→ Source
──────
Federal Budget Economic Boost

Full employment, strong economic growth and high commodity prices for Australian exports, support continuing positive momentum for the Australian share market. This is because household consumption remains buoyant following a cut in fuel excise and the announcement of cash payments for low and middle income earners, to alleviate cost of living pressures. Targeting low and middle income earners delivers an immediate cash boost to the economy because that money usually gets spent quickly. Consumer stocks are likely to benefit immediately from this budget initiative. 

Infrastructure expenditure featured prominently in the budget outlays, with $17.9 billion set aside for various projects. Far North Queensland will see a $5.4 billion dam constructed while $0.7 billion has been set aside for the Melbourne international terminal at a cost of $3.1 billion. $0.7 billion will be spent on inland roads and $0.5 billion on NBN upgrades. 

This expansionary budget, at a time of full employment, is supportive of business earnings growth and that should underpin the share market at current levels, at least for the foreseeable future.

Robust Economic Growth

A key feature of the budget forecasts is the markedly improved growth outlook for the Australian economy. Economic growth, as measured by Gross Domestic Product (GDP), has been revised upwards from the government’s mid-year economic and fiscal outlook statement. GDP for 2022 is now estimated at a very robust 4.25 percent (previously 3.75 percent) and for 2023 GDP is estimated to increase by 3.50 percent before easing slightly to 2.50 percent in 2024. These are strong growth numbers.
──────
→ Dataset content
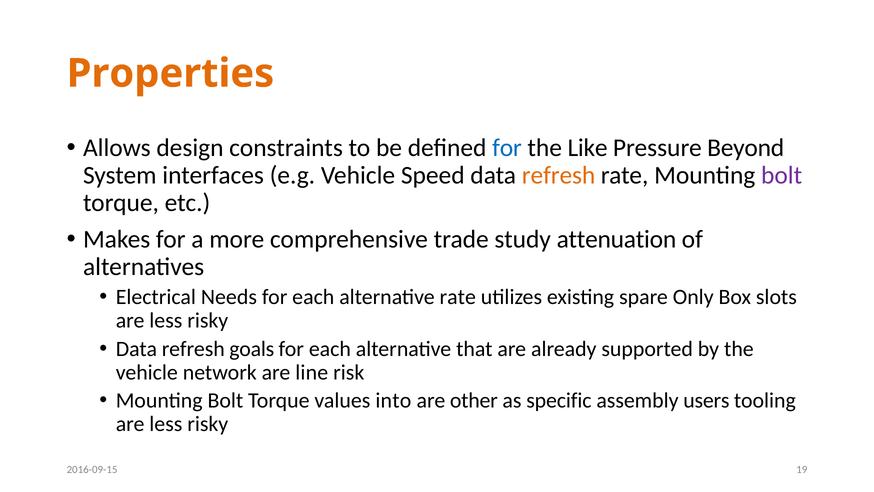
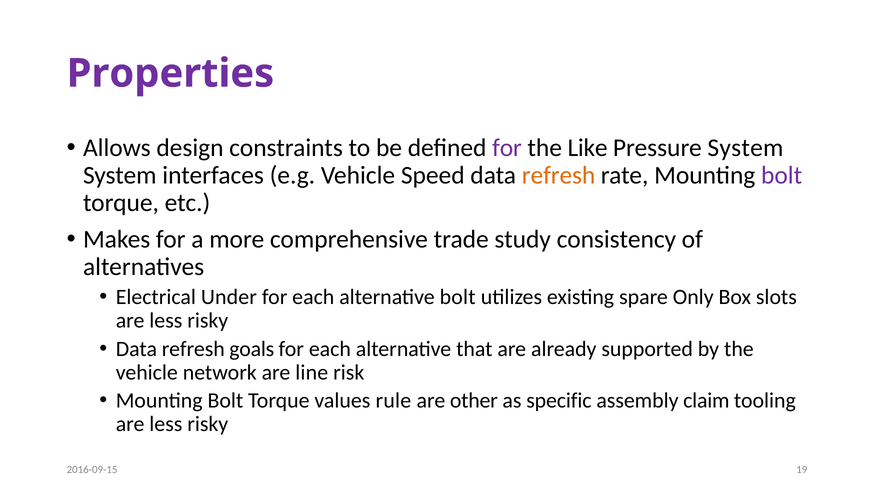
Properties colour: orange -> purple
for at (507, 148) colour: blue -> purple
Pressure Beyond: Beyond -> System
attenuation: attenuation -> consistency
Needs: Needs -> Under
alternative rate: rate -> bolt
into: into -> rule
users: users -> claim
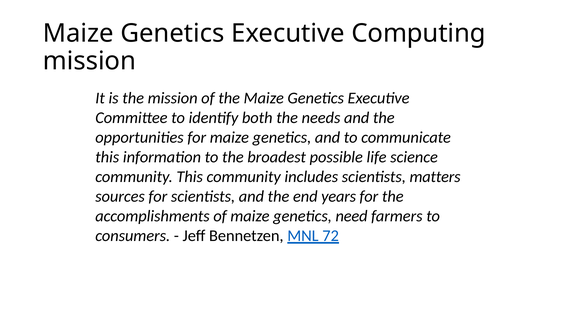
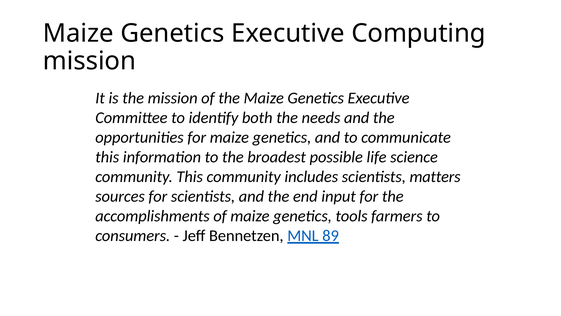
years: years -> input
need: need -> tools
72: 72 -> 89
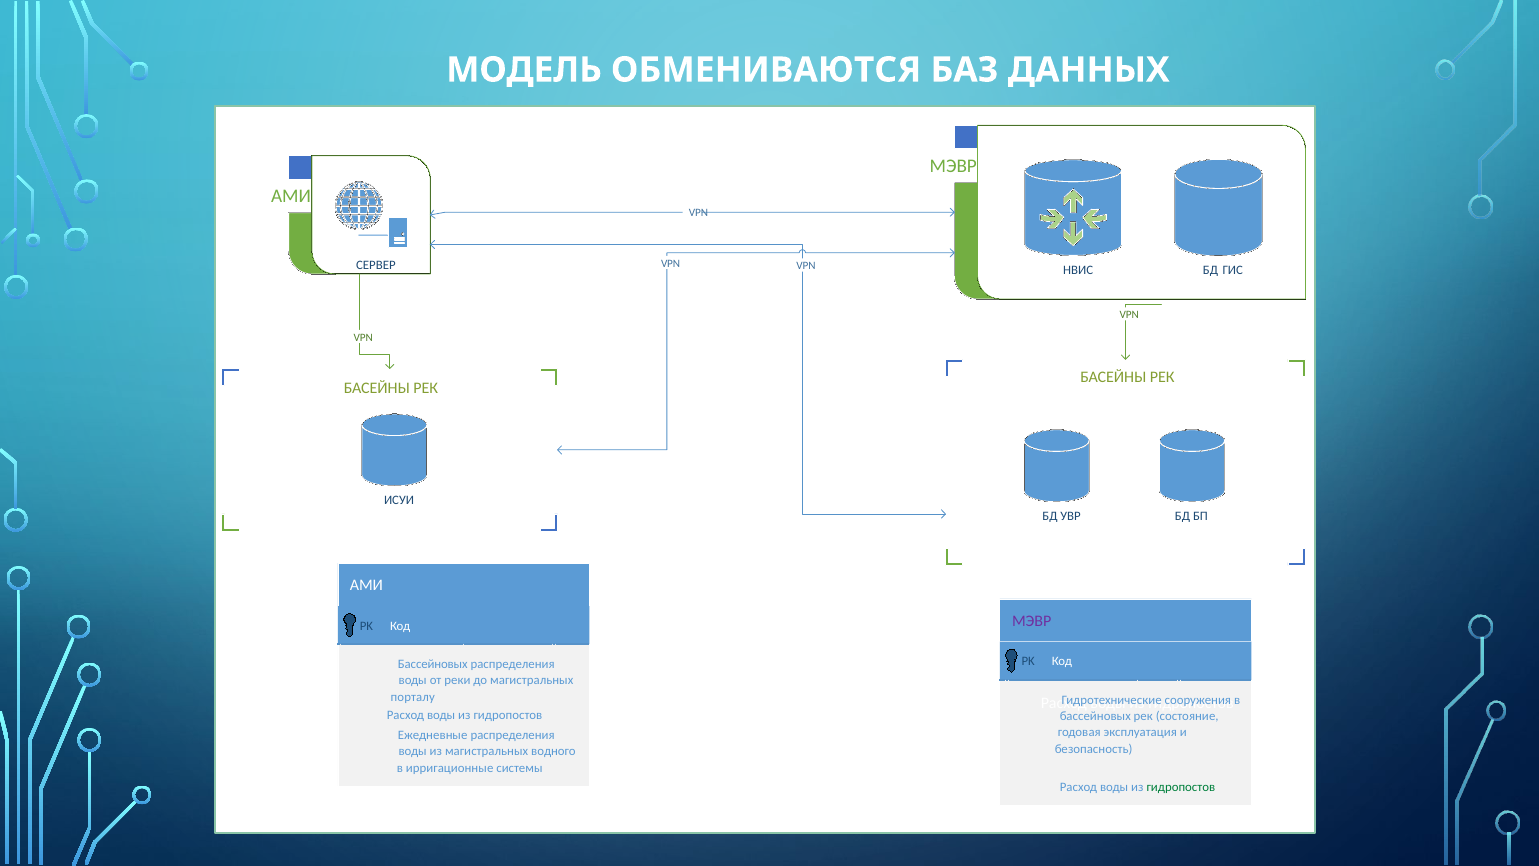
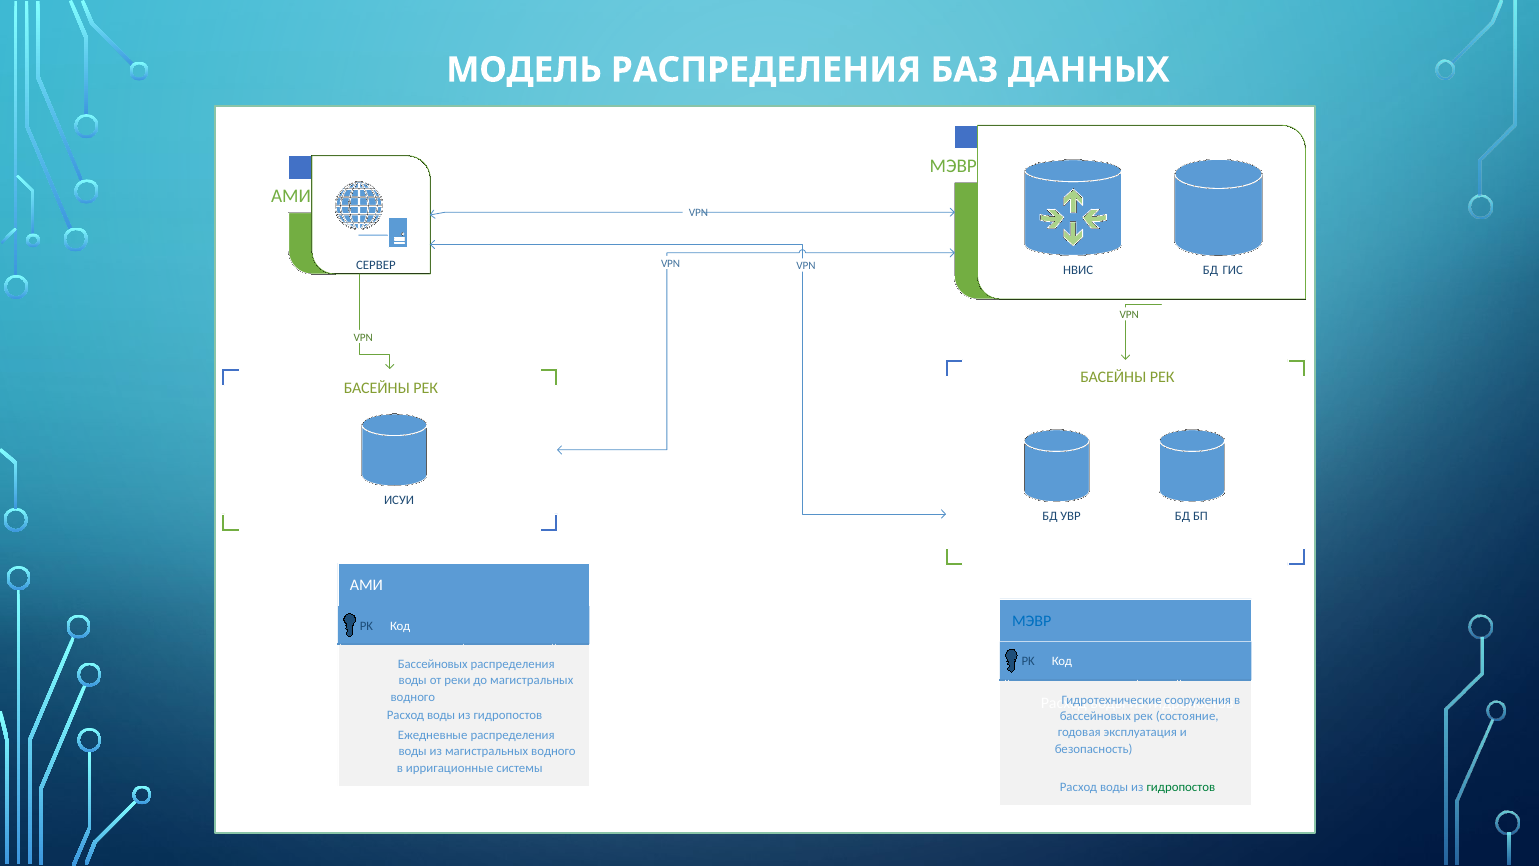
МОДЕЛЬ ОБМЕНИВАЮТСЯ: ОБМЕНИВАЮТСЯ -> РАСПРЕДЕЛЕНИЯ
МЭВР at (1032, 621) colour: purple -> blue
порталу at (413, 697): порталу -> водного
──────
→ Task directions
In the budget text, what is the estimated GDP growth for 2022, and what was the earlier figure?

→ Correct output
4.25 percent, up from a previous estimate of 3.75 percent.